Give only the number of lines in the records that contain the word "carta".
[Opening DATA TO USE section]
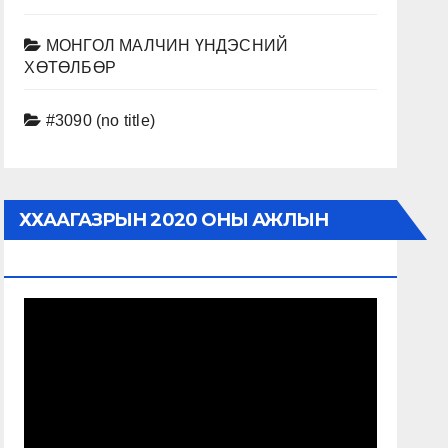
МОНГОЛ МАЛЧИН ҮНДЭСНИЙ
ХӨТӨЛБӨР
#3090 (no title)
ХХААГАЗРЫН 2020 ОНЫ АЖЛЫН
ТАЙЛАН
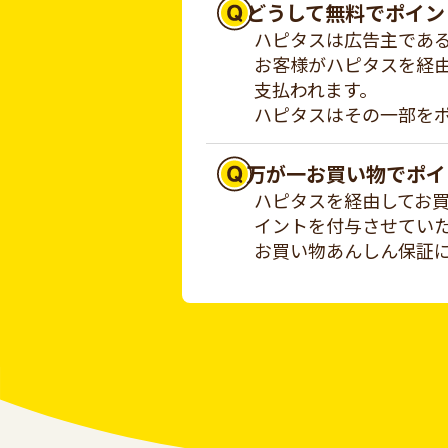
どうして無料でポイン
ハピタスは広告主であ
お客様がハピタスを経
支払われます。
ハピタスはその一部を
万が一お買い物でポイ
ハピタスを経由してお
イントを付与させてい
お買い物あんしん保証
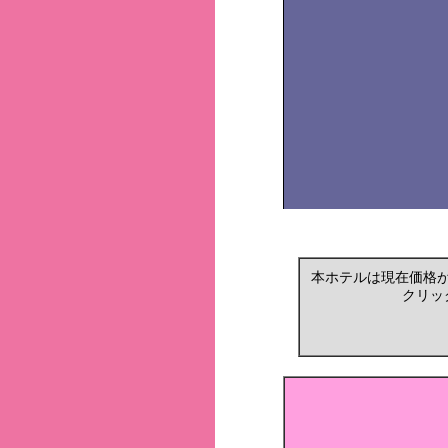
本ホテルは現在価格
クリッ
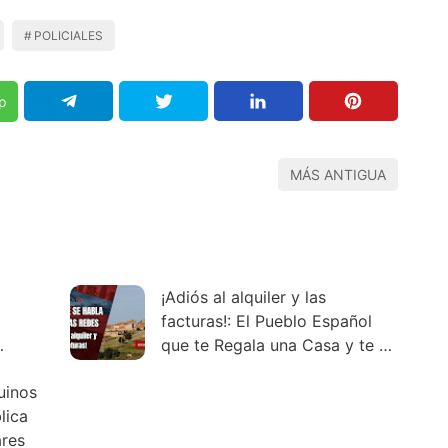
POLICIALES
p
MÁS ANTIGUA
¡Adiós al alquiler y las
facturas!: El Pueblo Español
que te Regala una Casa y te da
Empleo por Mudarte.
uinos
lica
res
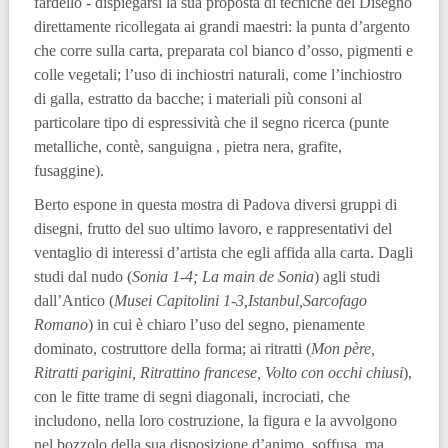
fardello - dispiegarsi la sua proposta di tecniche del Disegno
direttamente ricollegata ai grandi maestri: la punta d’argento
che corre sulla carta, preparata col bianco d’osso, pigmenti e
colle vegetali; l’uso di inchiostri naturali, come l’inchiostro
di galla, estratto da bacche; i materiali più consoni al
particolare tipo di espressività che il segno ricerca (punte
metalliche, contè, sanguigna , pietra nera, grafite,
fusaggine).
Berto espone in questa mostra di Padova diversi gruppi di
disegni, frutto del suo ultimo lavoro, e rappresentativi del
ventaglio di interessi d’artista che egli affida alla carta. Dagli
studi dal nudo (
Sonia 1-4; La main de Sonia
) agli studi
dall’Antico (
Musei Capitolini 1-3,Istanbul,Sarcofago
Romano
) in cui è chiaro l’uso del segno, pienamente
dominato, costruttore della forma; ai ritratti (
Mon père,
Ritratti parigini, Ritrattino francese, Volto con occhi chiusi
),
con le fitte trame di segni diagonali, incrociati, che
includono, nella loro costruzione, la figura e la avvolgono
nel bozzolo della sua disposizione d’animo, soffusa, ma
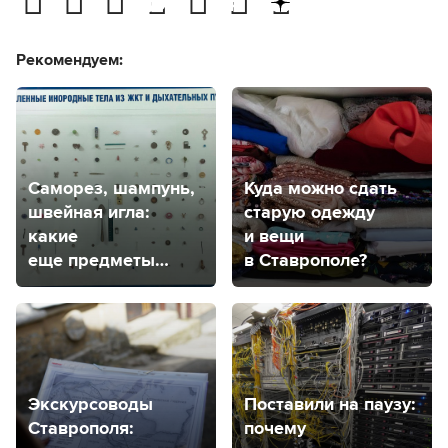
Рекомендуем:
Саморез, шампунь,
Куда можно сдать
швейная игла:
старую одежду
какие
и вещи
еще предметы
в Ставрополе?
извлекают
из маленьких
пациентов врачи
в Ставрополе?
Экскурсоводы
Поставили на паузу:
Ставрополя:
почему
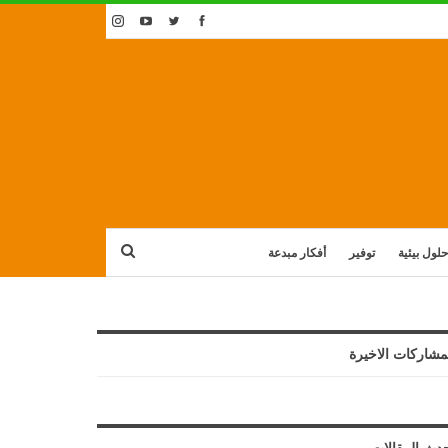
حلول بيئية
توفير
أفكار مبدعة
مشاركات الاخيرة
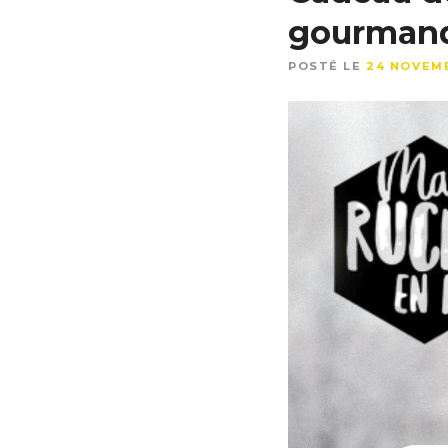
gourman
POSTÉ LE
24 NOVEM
[Closing DATA TO USE section]
ANSWER TO THE EXERCISE ▸ 2